Each entry shown below is to be reproduced exactly.
---+---
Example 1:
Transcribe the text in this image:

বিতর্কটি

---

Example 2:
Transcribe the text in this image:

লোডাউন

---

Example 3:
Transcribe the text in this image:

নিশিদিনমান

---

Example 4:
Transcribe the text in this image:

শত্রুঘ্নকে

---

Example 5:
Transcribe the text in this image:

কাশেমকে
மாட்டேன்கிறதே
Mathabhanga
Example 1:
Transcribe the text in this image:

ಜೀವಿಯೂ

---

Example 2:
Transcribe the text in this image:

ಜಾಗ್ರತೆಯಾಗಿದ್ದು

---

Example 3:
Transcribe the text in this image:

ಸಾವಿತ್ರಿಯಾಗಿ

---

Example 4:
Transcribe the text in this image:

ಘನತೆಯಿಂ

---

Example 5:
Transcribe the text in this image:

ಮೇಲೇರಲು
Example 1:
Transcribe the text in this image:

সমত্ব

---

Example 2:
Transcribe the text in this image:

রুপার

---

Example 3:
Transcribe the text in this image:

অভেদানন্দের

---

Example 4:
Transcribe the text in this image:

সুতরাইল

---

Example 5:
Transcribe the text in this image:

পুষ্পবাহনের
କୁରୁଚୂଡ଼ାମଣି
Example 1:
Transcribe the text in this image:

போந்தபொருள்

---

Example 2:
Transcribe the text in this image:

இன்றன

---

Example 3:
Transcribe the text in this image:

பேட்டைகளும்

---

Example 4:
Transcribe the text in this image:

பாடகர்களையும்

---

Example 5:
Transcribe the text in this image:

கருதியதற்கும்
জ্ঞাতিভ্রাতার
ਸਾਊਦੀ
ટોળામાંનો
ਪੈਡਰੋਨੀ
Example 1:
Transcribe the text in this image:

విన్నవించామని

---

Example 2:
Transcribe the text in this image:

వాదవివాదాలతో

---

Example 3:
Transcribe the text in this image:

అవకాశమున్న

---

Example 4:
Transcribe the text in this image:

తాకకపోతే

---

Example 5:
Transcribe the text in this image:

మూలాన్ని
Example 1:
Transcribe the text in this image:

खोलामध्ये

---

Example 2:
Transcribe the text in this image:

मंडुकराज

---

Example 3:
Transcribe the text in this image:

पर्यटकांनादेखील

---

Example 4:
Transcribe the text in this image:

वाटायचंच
---+---
Output of the exercise ::
Example 1:
Transcribe the text in this image:

বিতর্কটি

---

Example 2:
Transcribe the text in this image:

লোডাউন

---

Example 3:
Transcribe the text in this image:

নিশিদিনমান

---

Example 4:
Transcribe the text in this image:

শত্রুঘ্নকে

---

Example 5:
Transcribe the text in this image:

কাশেমকে
மாட்டேன்கிறதே
Mathabhanga
Example 1:
Transcribe the text in this image:

ಜೀವಿಯೂ

---

Example 2:
Transcribe the text in this image:

ಜಾಗ್ರತೆಯಾಗಿದ್ದು

---

Example 3:
Transcribe the text in this image:

ಸಾವಿತ್ರಿಯಾಗಿ

---

Example 4:
Transcribe the text in this image:

ಘನತೆಯಿಂ

---

Example 5:
Transcribe the text in this image:

ಮೇಲೇರಲು
Example 1:
Transcribe the text in this image:

সমত্ব

---

Example 2:
Transcribe the text in this image:

রুপার

---

Example 3:
Transcribe the text in this image:

অভেদানন্দের

---

Example 4:
Transcribe the text in this image:

সুতরাইল

---

Example 5:
Transcribe the text in this image:

পুষ্পবাহনের
କୁରୁଚୂଡ଼ାମଣି
Example 1:
Transcribe the text in this image:

போந்தபொருள்

---

Example 2:
Transcribe the text in this image:

இன்றன

---

Example 3:
Transcribe the text in this image:

பேட்டைகளும்

---

Example 4:
Transcribe the text in this image:

பாடகர்களையும்

---

Example 5:
Transcribe the text in this image:

கருதியதற்கும்
জ্ঞাতিভ্রাতার
ਸਾਊਦੀ
ટોળામાંનો
ਪੈਡਰੋਨੀ
Example 1:
Transcribe the text in this image:

విన్నవించామని

---

Example 2:
Transcribe the text in this image:

వాదవివాదాలతో

---

Example 3:
Transcribe the text in this image:

అవకాశమున్న

---

Example 4:
Transcribe the text in this image:

తాకకపోతే

---

Example 5:
Transcribe the text in this image:

మూలాన్ని
Example 1:
Transcribe the text in this image:

खोलामध्ये

---

Example 2:
Transcribe the text in this image:

मंडुकराज

---

Example 3:
Transcribe the text in this image:

पर्यटकांनादेखील

---

Example 4:
Transcribe the text in this image:

वाटायचंच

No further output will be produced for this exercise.